I have 2 nano cubes. One nano I have houses
coral, two clown’s, two gobies, crabs etc. No seahorses. The other
nano is a new setup. It is about 2 1/2 weeks old. I am going to
wait about another two weeks to begin adding seahorse’s. At the
moment there are only liverock in the tank. I am not going to add
sand to this tank at all. The live rock are positioned at the back
of the tank. I want to try to leave a lot of open space toward the
front of the tank. Today, I will be adding two snails. I will not
be adding anything else but two hermit crabs only to cleanup after
the seahorses have eaten. The crabs will be added only after the
seahorses have been added. In a nano cube setup, the trick is to
not add too many inhabitants and to do a water change at least every
week or two weeks.
What you could do is add a lot of dead coral
liverock if you can find it. If not, try to find a lot of hitching
post that will work well. Sometimes you could even make them
yourself. So, I hope this has helped you and if there is any
information out there that you or anybody else have please forward
it to me because I am still learning things as I go along. [End quote]

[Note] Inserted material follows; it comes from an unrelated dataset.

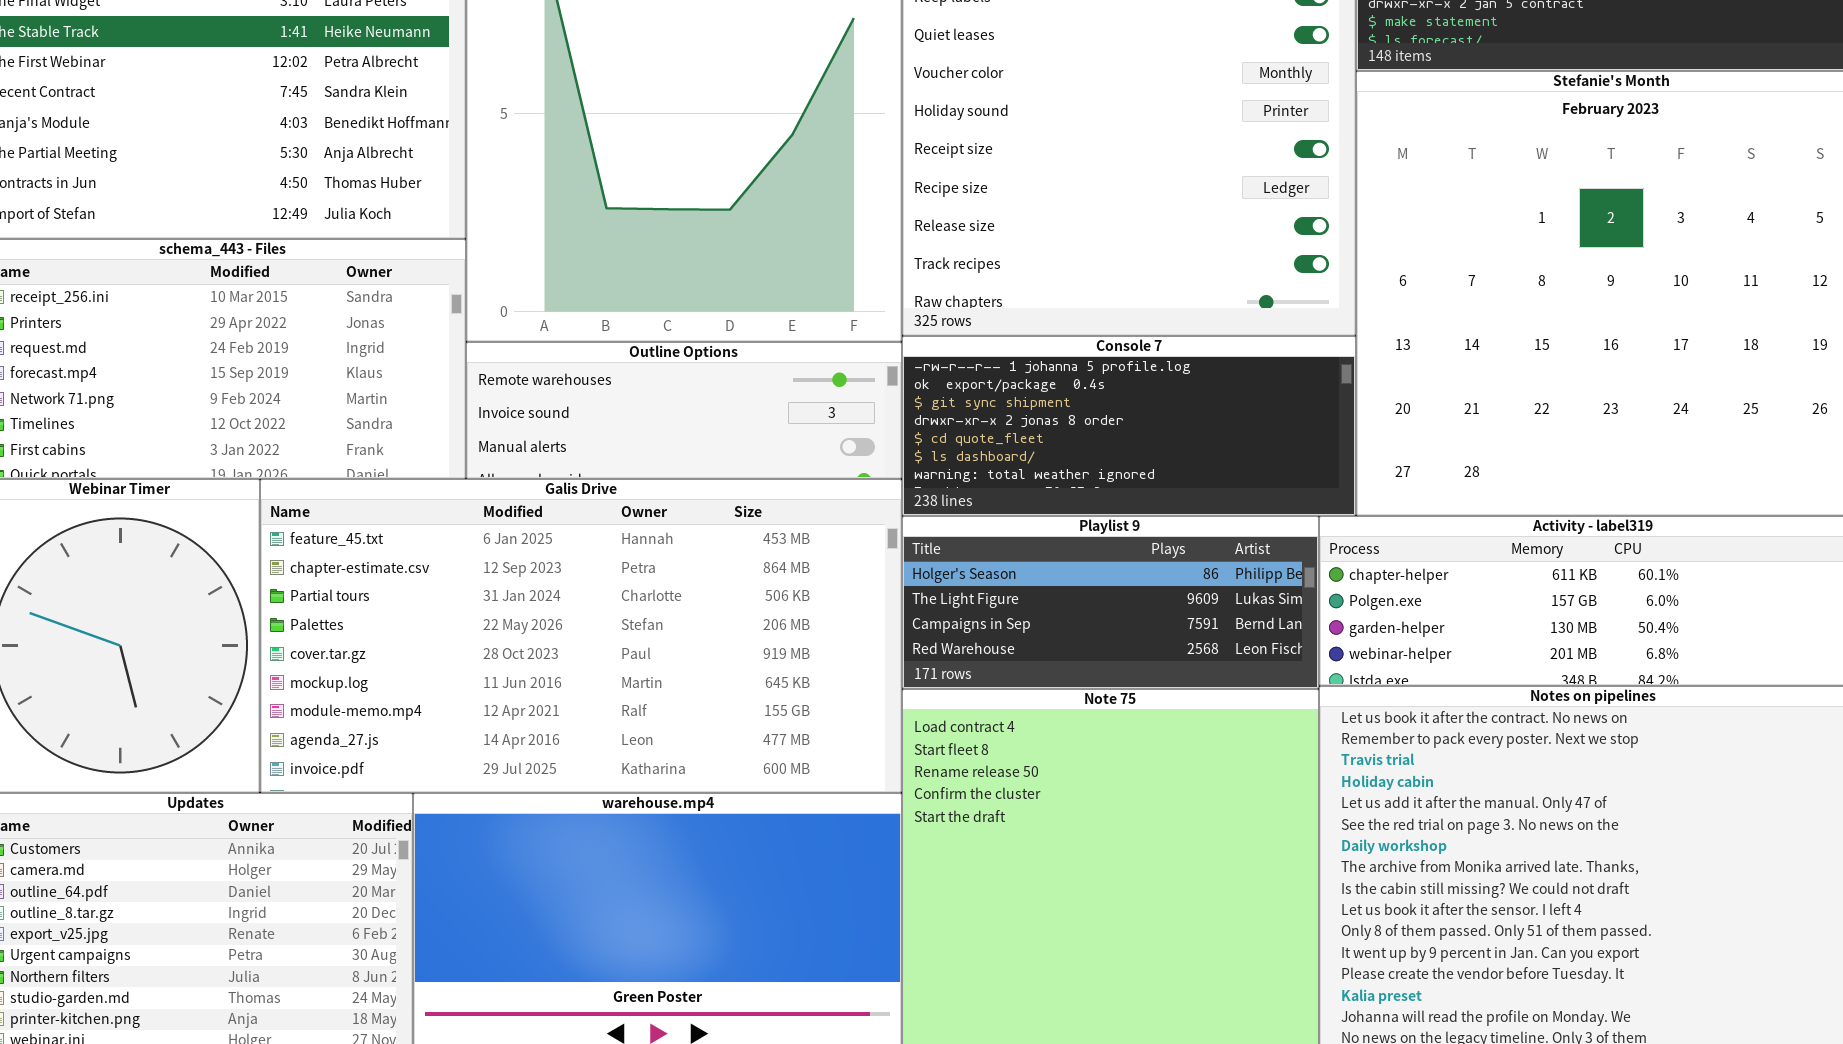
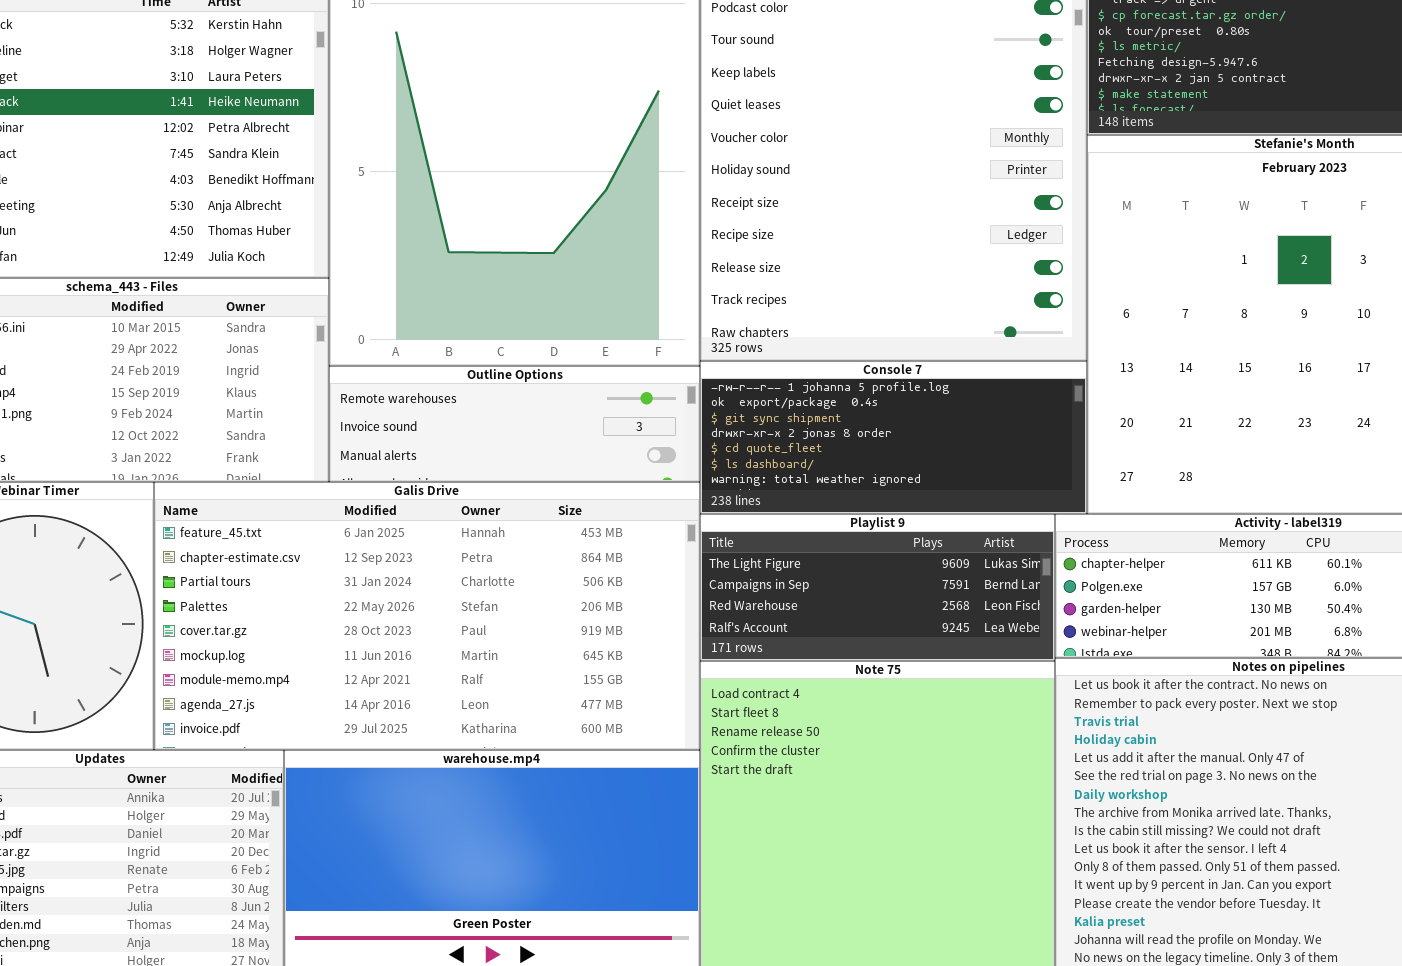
Playlist 9: [902,516,1319,689] -> [700,514,1055,661], scrolled down 1 row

And here is Kristie Cowans’ assessment of nano tubes with her seahorses:
JBJ Nano Cubes and seahorses don’t mix…
Don’t do it, not the Nano cube-I just sold a brand new 24 gallon JBJ Nano
cube only weeks out of the box because with the lights on for 8 hours a day
the water boiled up to 86+ degrees!!! So then I drilled the crap out of the
lid and installed a computer fan-it was so loud it was comparable to an air
driven popcorn maker. While I was researching the fan problem I would drop
frozen water bottles into the tank all day long. I know the owner of the
company who makes JBJ and let me just say he is a shrewd business man always
looking at the bottom line. These Nano cubes should come with a warning
label about how hot they make the tank water. If you want some opinions
about other Nano brands maybe on reef central in the Nano cube section
someone may have better advice-but I regret putting my horse’s through that kind of heat exposure and luckily none of them got ick from the constant
temp. fluxuation as I would put the ice bottles in the water.– Kristie Cowans
For these reasons, I think hobbyists would be better served sticking with a more conventional aquarium such as a standard 29-gallon tall tank if they are interested in keeping the larger breeds of seahorses, rather than trying to modify a nano cube or Aquapod for seahorses.
Best wishes with all your fishes, Jared!